## WHAT IS EXPECTED
Count the lines in the material below that contain the string "FRIZK", and reply with that number alone.

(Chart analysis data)
Content starts

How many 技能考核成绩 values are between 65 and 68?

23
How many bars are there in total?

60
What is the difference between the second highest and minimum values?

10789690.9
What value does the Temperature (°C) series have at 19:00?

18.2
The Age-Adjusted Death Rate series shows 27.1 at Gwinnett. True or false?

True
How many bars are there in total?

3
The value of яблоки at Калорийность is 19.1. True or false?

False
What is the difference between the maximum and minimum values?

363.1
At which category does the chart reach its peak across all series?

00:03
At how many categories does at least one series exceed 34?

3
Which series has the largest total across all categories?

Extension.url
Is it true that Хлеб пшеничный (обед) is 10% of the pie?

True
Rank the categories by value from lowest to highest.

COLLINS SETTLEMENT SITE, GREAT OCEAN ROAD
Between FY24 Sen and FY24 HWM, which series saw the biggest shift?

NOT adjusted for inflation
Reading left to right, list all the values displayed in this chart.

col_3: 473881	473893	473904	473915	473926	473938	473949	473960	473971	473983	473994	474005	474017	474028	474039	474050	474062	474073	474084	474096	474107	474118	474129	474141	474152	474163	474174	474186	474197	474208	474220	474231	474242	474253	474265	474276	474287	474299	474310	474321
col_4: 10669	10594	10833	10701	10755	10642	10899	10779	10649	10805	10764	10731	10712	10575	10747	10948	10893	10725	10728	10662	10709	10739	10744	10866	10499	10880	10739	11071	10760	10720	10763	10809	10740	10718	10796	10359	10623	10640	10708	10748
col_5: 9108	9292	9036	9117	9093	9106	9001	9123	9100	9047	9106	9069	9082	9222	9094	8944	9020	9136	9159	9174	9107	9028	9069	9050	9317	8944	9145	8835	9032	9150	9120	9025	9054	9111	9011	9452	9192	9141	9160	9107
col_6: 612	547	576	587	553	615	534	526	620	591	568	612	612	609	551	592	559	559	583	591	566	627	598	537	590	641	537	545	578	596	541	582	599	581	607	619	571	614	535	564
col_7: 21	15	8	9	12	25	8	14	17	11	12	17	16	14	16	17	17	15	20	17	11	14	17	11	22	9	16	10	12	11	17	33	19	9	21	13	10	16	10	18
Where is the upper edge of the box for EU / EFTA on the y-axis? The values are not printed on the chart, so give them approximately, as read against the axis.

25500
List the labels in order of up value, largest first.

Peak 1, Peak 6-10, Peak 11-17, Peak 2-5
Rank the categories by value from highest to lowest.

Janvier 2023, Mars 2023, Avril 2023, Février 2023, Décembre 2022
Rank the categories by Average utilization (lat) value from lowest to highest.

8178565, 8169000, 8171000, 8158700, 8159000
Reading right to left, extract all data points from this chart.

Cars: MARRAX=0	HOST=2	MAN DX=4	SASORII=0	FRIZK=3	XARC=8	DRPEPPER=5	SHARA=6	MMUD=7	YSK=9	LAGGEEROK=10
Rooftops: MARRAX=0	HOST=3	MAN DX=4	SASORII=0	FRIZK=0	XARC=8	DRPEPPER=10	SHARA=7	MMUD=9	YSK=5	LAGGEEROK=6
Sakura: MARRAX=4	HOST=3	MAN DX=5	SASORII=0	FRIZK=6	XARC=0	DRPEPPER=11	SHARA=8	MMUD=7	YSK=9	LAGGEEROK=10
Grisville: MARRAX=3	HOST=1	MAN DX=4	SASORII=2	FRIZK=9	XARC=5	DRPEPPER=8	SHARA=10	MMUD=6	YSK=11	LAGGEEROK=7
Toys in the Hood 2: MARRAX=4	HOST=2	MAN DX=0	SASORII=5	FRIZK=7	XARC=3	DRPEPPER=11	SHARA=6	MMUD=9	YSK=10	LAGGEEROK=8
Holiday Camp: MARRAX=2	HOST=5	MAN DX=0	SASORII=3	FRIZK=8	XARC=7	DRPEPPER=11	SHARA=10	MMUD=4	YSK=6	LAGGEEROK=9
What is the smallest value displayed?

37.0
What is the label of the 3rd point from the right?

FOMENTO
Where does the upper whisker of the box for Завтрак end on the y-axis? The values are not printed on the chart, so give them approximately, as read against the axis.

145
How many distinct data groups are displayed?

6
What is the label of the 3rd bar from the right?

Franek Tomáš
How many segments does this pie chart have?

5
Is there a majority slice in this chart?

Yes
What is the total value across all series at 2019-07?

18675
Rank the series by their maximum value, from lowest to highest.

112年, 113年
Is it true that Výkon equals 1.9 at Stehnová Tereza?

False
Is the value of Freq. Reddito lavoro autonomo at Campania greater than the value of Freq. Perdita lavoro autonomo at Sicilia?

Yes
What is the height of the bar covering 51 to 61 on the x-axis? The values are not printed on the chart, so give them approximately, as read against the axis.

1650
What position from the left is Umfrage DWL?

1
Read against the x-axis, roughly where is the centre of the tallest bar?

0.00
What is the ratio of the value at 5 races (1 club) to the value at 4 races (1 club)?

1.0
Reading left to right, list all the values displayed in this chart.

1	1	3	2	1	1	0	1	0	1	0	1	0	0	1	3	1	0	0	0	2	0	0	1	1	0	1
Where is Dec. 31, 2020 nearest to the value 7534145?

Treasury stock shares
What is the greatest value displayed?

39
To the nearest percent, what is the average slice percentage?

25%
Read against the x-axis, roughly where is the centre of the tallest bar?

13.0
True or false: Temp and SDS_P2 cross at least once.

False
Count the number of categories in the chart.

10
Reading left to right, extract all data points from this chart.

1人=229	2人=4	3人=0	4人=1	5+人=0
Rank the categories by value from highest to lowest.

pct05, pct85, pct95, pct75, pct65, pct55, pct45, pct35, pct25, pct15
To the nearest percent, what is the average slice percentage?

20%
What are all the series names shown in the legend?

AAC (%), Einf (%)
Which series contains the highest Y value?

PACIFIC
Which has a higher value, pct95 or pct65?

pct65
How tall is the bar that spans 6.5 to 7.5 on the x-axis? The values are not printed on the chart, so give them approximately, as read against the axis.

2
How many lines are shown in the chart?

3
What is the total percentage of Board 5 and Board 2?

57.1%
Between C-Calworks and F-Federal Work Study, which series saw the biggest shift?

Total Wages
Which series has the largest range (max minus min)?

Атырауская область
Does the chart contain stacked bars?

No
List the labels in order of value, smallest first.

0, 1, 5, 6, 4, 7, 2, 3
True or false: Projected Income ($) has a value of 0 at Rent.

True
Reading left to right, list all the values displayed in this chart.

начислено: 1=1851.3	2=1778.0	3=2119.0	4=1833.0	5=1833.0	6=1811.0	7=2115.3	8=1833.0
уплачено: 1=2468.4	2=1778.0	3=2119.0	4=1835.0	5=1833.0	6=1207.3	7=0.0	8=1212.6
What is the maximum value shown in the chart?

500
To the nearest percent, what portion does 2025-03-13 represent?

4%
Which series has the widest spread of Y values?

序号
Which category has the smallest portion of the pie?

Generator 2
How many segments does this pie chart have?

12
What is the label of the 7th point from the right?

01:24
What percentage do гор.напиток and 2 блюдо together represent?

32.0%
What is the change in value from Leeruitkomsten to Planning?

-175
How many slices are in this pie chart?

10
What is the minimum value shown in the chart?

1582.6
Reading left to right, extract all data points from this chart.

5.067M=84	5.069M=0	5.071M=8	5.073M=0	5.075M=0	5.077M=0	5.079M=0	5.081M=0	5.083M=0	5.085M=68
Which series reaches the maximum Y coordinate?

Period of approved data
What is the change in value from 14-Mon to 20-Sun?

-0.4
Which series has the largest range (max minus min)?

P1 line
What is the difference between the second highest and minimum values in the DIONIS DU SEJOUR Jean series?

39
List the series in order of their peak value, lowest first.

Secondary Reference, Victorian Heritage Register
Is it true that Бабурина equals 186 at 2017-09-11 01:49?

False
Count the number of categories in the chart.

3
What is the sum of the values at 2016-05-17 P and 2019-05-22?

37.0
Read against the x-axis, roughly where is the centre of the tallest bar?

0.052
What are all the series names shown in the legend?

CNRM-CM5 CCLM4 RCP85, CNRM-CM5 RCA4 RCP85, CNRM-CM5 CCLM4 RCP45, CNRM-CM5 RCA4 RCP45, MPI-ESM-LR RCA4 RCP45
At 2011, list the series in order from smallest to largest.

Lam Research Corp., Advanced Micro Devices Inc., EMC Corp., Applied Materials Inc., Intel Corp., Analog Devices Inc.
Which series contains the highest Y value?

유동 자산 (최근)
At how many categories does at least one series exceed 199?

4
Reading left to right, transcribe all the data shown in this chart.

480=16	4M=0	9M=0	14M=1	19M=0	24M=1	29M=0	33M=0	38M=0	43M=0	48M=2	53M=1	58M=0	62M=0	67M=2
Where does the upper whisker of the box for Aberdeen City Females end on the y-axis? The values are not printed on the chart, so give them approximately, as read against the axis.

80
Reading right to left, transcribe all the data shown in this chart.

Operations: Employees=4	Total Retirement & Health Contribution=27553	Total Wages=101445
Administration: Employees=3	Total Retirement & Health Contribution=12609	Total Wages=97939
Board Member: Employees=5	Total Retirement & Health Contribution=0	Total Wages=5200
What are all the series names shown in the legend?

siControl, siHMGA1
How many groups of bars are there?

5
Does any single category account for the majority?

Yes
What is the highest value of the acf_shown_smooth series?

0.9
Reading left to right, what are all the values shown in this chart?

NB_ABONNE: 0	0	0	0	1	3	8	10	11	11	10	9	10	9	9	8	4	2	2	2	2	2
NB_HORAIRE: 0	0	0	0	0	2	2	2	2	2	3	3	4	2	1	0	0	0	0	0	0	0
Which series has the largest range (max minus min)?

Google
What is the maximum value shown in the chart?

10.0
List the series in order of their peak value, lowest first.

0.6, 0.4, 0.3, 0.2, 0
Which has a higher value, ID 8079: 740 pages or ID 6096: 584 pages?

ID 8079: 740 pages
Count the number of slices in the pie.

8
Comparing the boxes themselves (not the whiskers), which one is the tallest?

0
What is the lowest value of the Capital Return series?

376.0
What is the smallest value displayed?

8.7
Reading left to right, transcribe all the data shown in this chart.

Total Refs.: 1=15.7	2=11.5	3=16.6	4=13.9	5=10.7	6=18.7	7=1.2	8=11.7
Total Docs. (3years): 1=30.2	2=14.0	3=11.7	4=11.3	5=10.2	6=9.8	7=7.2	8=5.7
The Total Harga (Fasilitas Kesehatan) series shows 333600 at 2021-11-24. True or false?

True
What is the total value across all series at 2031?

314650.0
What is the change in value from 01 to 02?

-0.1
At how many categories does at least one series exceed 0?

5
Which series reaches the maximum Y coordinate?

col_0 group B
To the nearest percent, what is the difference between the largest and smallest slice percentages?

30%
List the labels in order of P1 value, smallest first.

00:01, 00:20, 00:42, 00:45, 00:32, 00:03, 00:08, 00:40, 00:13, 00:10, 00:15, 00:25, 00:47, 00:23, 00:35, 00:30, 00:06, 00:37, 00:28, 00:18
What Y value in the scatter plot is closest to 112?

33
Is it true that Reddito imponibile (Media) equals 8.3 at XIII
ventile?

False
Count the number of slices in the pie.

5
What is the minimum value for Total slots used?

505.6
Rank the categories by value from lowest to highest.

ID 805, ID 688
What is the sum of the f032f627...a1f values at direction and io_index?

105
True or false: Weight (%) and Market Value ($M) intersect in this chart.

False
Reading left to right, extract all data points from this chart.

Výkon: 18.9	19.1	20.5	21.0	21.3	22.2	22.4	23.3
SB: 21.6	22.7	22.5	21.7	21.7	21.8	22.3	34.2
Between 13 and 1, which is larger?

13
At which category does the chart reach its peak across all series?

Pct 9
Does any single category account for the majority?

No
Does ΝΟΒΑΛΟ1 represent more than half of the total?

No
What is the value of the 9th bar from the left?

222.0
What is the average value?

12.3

Content ends

## SOLUTION TO THIS EXERCISE
6